By Alysha Webb, Editor and Publisher
Private equity investment in dealerships can take many forms. There is, of course, the acquisition of an entire dealership group, or just a dealership or two. But a growing approach involves private equity taking only a minority stake.
With a minority stake, the investor gets a steady income stream and a good return without the hassle of actually running the business. The dealership owner gets a source of expansion funds and more security in an uncertain sales environment.
“Everybody has an appetite for [investing in] an auto dealership now because of the less cyclical nature of returns,” says Faris Syed, managing partner and CEO at Strategic Automotive Resources LLC, a buy sell advisory firm in Orlando, Fla.
Syed is working on several minority stake deals with private equity investors. One is a single-point selling around 600 new cars a month, the other a dealership group with six rooftops, he tells Automotive Buy Sell Report.
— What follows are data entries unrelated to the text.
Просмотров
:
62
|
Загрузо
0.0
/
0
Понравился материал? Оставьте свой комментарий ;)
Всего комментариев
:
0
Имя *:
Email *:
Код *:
The investors’ main concern – return on investment – is satisfied. Meanwhile, the dealer retains management control and has access to expansion capital “at a much cheaper price than a bank loan,” says Syed.
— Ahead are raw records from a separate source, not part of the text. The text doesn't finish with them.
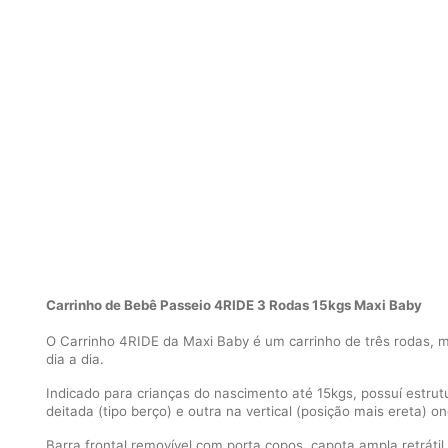
Carrinho de Bebê Passeio 4RIDE 3 Rodas 15kgs Maxi Baby
O Carrinho 4RIDE da Maxi Baby é um carrinho de três rodas, m
dia a dia.
Indicado para crianças do nascimento até 15kgs, possuí estru
deitada (tipo berço) e outra na vertical (posição mais ereta) o
Barra frontal removível com porta copos, capota ampla retráti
A minority stake usually implies owning from 20 to 49 percent of the business, says Jonathan Wilke, managing partner in the Fort Worth office of DHG Dealerships, a part of Charlotte, N.C.-based accounting firm DHG LLP. It can involve one investor or a group of investors or investment funds.
While any deal involving private equity is complicated, he says, a minority investment in a dealership can much simpler than an outright acquisition in some ways.
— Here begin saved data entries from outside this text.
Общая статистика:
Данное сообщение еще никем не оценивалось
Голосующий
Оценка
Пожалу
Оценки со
For the investor, the regulatory requirements are less stringent, Wilke tells Automotive Buy Sell Report. For example, fewer disclosures are involved.
Getting approval from the manufacturer or manufacturers is also easier, says Mark Johnson, president of MD Johnson, Inc., a buy sell advisory firm in Seattle, Wash.
The deal structure has to be one where the dealer operator has the voting shares and controls the business, he tells Automotive Buy Sell Report. And it can’t be short-term. The manufacturers want “evergreen money,” says Johnson.
“They have guidelines; if you don’t have those guidelines in your agreement, [the manufacturers] kick it back to you,” he says.
But the manufacturers are mainly concerned with selling as many cars as possible, says Johnson. If a minority investment allows a dealership to grow by providing additional liquidity, it is likely to be approved.
That approval also happens much more quickly than a full acquisition approval, says Syed, sometimes as quickly as 30 days.
Another benefit: The investor can learn about the dealership business, which makes future acquisitions easier, says Johnson. He sees a growing interest from private equity investors in taking a minority stake.
Private equity investors “are figuring out this business is complex and they don’t want anything to do with having to take over the operations of the dealership. They want the operators married to them in the deal,” says Johnson.
Since return on investment is the main objective of the private equity investors, Syed advises the dealers that they may have to take a lower Blue Sky multiple than what the market says it should be to achieve that return.
“We explain to the dealer that if you take a lower multiple now, you will have access to this longer-term capital,” he says.
And private equity money is not a loan, so it won’t show up on the financial statement as debt, Syed points out.
“[The dealership’s] debt ceiling doesn’t go up [and] the factory is happy,” he says. “It is a win-win situation for everybody.”